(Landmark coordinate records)
↓↓↓

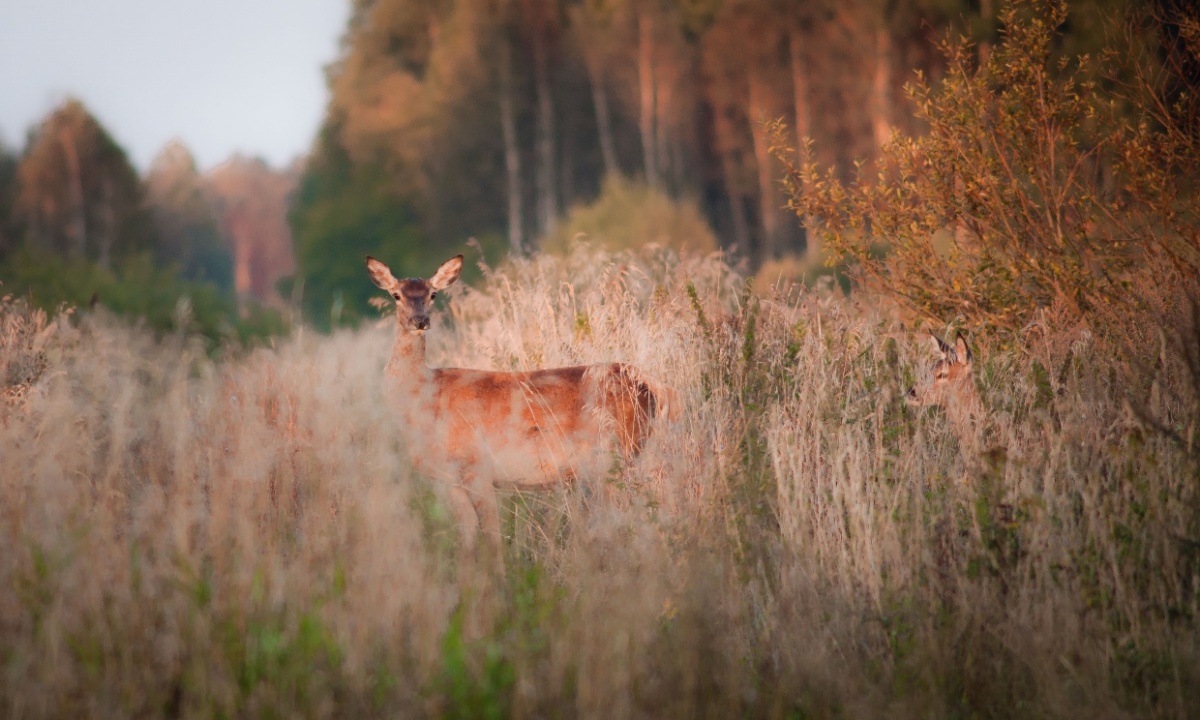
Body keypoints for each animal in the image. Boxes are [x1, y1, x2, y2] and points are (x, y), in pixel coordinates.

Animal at [367, 254, 679, 574]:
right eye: (396, 294)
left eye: (432, 294)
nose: (420, 321)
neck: (424, 397)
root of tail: (654, 386)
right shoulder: (452, 480)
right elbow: (467, 537)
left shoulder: (478, 469)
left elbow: (492, 537)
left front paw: (499, 581)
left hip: (615, 454)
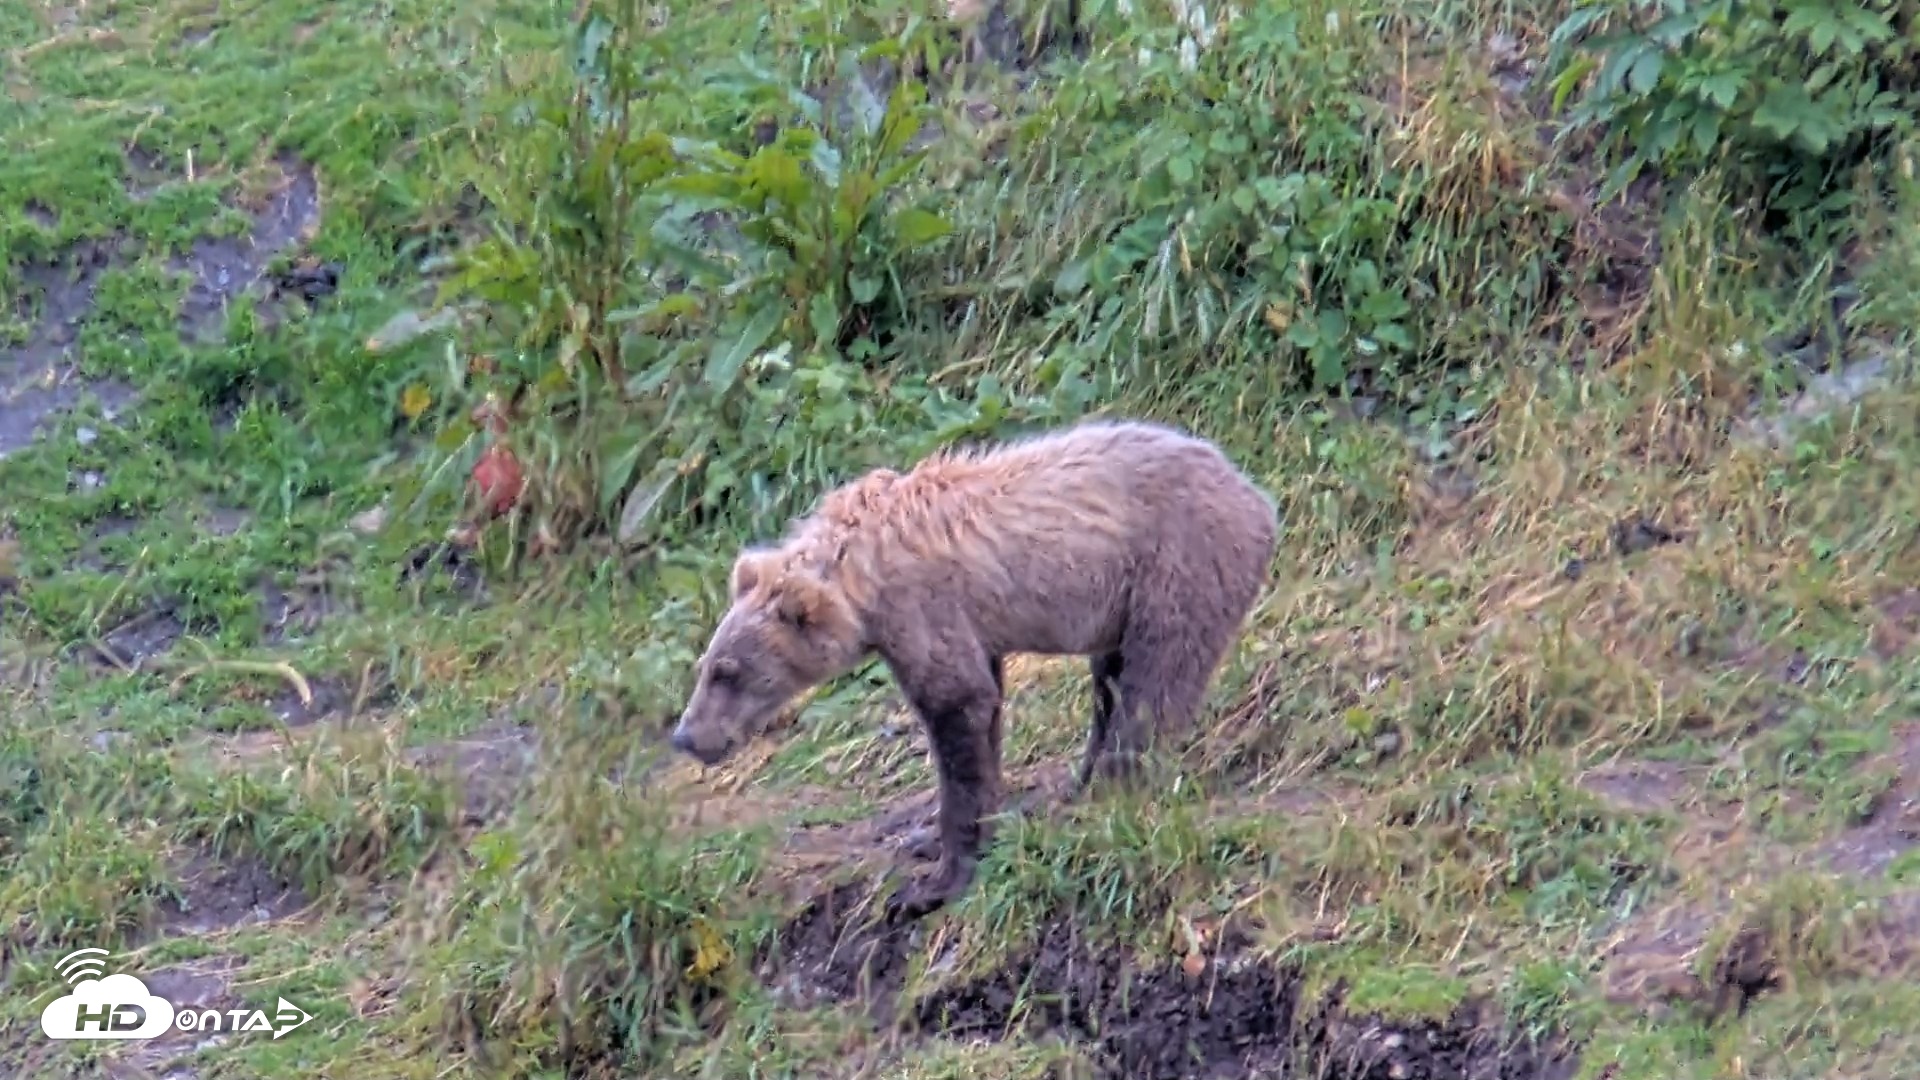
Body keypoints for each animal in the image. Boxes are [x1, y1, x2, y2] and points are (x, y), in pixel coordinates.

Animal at [668, 418, 1280, 918]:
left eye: (728, 671)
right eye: (706, 666)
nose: (686, 736)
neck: (859, 582)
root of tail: (1257, 495)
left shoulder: (921, 609)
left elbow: (956, 711)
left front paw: (934, 881)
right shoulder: (965, 630)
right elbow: (984, 712)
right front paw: (950, 834)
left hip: (1176, 565)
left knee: (1154, 682)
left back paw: (1111, 786)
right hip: (1124, 602)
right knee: (1110, 683)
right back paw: (1074, 786)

↑↑↑

**Your instructions**
A faithful copy is needed of the lines from the one containing "root of tail: (654, 386)" through the last line of the data above, with pictures left out.

**Task answer**
root of tail: (654, 386)
right shoulder: (452, 480)
right elbow: (467, 537)
left shoulder: (478, 469)
left elbow: (492, 537)
left front paw: (499, 581)
left hip: (615, 454)
Body keypoints for each animal in the image. Boxes are [x1, y1, x2, y2] and points are (x, y), in pixel coordinates.

Animal at [668, 418, 1280, 918]:
left eye: (728, 671)
right eye: (706, 666)
nose: (686, 736)
neck: (859, 582)
root of tail: (1257, 495)
left shoulder: (921, 609)
left elbow: (956, 711)
left front paw: (934, 881)
right shoulder: (965, 630)
right elbow: (984, 712)
right front paw: (950, 834)
left hip: (1176, 565)
left knee: (1154, 682)
left back paw: (1111, 786)
right hip: (1124, 602)
right knee: (1110, 683)
right back paw: (1074, 786)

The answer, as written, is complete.